5. Putting It Together Beginner
A production checkpointing strategy is now three decisions, each answered above. Save all five components of Table 18.2.1 as one atomic unit, so a restart is exact and not merely plausible. Write the state sharded and asynchronously, so the per-checkpoint cost $C$ is small and the accelerators barely pause. Set the interval to the Young/Daly $\tau^{*}$ computed from that small $C$ and the cluster's MTBF, so you spend the minimum total time on writes plus re-execution. With those in place, a failure that the previous section showed to be inevitable costs a few minutes of recompute instead of the whole run.
What we have not yet done is make the restart itself correct. Loading the right bytes is necessary but not sufficient: the resumed run must replay its data in the right order and reproduce its random decisions, or it will diverge from the trajectory it was meant to continue. That is the determinism problem, and it is where Section 18.3 takes us next, turning the saved state of this section into a bit-faithful resumption.
An engineer checkpoints only the model parameters and optimizer state, omitting the learning-rate schedule step, the RNG state, and the data position.
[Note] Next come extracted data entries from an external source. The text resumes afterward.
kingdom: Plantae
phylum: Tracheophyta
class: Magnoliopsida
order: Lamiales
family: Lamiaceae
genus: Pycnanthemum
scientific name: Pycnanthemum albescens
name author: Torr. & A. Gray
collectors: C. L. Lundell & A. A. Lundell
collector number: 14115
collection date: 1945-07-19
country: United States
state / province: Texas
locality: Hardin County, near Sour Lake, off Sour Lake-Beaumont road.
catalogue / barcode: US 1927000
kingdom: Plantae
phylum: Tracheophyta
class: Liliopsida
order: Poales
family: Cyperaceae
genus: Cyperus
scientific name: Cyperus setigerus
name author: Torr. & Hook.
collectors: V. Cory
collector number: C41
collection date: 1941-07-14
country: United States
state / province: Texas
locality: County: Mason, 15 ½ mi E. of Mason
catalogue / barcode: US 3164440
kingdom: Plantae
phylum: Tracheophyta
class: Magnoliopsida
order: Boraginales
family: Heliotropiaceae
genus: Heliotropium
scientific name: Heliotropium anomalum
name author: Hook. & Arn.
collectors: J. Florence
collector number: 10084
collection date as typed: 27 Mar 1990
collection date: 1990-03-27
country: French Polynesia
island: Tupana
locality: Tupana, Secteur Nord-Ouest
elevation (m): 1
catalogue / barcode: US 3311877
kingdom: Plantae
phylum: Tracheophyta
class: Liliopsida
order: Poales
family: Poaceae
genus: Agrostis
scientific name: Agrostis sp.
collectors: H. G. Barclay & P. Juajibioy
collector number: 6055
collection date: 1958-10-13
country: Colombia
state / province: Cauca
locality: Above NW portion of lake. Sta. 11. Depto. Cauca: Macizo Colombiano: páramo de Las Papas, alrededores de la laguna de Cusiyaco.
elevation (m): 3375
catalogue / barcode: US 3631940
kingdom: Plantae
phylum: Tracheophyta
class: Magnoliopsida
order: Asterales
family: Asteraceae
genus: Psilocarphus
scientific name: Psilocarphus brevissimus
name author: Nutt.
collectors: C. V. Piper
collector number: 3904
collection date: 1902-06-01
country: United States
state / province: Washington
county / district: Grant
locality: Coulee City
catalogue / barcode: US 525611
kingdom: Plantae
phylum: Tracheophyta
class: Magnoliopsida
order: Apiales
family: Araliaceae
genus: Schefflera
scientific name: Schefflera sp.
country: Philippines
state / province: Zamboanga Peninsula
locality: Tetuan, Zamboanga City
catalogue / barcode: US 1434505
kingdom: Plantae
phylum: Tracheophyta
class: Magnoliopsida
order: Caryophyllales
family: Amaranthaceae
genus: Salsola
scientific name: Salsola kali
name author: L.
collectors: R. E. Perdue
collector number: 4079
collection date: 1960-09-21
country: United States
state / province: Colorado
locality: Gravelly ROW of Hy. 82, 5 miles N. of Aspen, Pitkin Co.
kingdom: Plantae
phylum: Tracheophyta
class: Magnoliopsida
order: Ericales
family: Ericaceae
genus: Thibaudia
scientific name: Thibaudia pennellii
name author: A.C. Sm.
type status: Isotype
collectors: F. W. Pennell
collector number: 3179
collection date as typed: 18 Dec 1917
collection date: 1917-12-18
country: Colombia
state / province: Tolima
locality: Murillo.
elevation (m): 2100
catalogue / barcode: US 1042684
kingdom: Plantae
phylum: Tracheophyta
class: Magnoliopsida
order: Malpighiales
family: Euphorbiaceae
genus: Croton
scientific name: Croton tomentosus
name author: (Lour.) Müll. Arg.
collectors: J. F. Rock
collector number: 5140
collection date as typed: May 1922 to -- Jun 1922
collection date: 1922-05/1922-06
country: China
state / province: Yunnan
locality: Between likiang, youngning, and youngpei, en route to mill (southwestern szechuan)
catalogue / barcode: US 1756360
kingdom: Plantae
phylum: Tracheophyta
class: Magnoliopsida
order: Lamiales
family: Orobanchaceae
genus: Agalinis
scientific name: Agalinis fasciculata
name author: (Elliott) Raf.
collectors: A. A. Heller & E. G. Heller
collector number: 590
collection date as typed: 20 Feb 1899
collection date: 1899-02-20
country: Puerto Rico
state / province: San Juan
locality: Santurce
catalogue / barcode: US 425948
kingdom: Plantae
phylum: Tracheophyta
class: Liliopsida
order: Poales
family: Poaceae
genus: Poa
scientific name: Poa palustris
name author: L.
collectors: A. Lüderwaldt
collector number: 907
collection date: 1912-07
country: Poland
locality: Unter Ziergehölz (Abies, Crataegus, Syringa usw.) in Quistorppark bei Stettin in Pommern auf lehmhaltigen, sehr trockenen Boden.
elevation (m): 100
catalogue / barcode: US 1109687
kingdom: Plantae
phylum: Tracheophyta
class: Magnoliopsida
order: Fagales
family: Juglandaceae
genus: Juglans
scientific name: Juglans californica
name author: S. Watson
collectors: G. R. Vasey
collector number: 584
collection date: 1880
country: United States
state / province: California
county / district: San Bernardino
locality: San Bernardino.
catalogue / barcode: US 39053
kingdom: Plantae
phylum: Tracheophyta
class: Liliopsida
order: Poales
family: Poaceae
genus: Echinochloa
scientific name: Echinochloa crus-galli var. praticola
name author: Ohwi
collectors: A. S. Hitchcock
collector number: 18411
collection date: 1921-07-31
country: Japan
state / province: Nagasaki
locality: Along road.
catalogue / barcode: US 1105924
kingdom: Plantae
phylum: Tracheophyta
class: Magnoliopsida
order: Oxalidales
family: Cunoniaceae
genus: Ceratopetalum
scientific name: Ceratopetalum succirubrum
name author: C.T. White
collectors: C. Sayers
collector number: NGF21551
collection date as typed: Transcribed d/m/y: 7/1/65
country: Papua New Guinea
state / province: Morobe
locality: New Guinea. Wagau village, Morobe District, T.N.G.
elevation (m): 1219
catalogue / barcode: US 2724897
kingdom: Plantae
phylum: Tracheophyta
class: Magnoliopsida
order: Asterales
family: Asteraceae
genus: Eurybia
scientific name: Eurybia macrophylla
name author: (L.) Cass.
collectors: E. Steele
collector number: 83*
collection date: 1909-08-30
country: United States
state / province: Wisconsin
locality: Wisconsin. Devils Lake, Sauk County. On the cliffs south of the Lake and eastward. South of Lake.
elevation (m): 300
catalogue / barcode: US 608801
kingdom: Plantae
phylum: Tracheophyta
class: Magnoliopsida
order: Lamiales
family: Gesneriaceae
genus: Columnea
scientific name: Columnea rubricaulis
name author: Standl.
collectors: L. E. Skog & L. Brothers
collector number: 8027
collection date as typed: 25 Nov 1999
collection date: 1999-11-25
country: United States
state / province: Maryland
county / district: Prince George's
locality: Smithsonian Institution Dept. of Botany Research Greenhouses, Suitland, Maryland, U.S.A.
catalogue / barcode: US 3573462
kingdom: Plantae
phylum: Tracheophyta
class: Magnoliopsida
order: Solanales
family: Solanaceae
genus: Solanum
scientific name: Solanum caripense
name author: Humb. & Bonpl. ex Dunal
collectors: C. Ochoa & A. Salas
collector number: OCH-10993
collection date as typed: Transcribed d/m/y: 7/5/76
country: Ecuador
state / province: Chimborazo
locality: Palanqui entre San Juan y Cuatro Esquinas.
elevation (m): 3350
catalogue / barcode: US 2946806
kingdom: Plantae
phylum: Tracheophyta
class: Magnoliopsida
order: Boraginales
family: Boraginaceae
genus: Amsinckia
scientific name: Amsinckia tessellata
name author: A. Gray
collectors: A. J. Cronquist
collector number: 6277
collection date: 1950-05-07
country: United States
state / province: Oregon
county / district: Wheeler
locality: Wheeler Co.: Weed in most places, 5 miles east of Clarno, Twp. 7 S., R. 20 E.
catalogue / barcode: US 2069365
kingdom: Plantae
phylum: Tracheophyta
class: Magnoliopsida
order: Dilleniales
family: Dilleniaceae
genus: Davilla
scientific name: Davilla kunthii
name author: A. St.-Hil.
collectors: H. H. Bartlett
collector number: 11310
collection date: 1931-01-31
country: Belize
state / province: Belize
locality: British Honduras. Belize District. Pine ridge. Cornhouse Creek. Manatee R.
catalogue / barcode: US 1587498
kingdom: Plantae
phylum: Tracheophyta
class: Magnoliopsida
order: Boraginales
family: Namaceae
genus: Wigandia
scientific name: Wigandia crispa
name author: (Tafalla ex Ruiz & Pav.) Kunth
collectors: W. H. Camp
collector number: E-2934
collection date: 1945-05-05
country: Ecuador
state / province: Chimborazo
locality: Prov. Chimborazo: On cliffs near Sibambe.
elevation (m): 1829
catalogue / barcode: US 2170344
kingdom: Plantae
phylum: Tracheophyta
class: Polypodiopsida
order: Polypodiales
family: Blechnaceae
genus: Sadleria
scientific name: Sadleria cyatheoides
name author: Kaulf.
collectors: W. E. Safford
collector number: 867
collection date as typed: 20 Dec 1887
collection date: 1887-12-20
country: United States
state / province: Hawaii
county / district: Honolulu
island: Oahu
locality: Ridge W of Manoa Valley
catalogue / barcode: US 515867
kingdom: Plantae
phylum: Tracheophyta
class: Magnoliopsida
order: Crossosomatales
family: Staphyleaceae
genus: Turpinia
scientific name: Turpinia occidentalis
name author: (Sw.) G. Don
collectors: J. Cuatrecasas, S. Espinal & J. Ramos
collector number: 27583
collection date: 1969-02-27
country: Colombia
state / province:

The run resumes after a crash and does not error, but its final validation loss is worse than an uninterrupted run. For each of the three omitted components in Table 18.2.1, describe the specific way the resumed trajectory diverges from the uninterrupted one, and rank the three by how much damage each omission is likely to do. Why is a checkpoint that loads without error more dangerous than one that fails to load?
Extend Code 18.2.2 to sweep MTBF from 30 minutes to 12 hours and plot (or tabulate) the optimal interval $\tau^{*}$ and the wasted-time fraction for both the synchronous and asynchronous checkpoint costs. At what MTBF does the synchronous strategy's wasted fraction exceed 20%, and what does that imply for a cluster that is growing (and therefore, per Section 18.1, seeing its MTBF fall)? Then add a third row for an in-memory peer checkpoint with $C = 0.5$ s and comment on why a real system still keeps the slower durable checkpoint despite its much larger $C$.
A 200-billion-parameter model trained with Adam in 16-bit precision must checkpoint parameters plus two optimizer buffers per parameter. Estimate the total checkpoint size in bytes. If you gather everything to rank zero and write through that node's single 5 gigabytes-per-second link, estimate the synchronous write time. Now suppose instead that 1,024 ranks each write their shard in parallel, with the distributed store sustaining an aggregate 400 gigabytes per second. Estimate the sharded write time and the speedup. Using your sharded $C$ and a two-hour MTBF, compute $\tau^{*}$ from the Young/Daly formula and state the wasted-time fraction.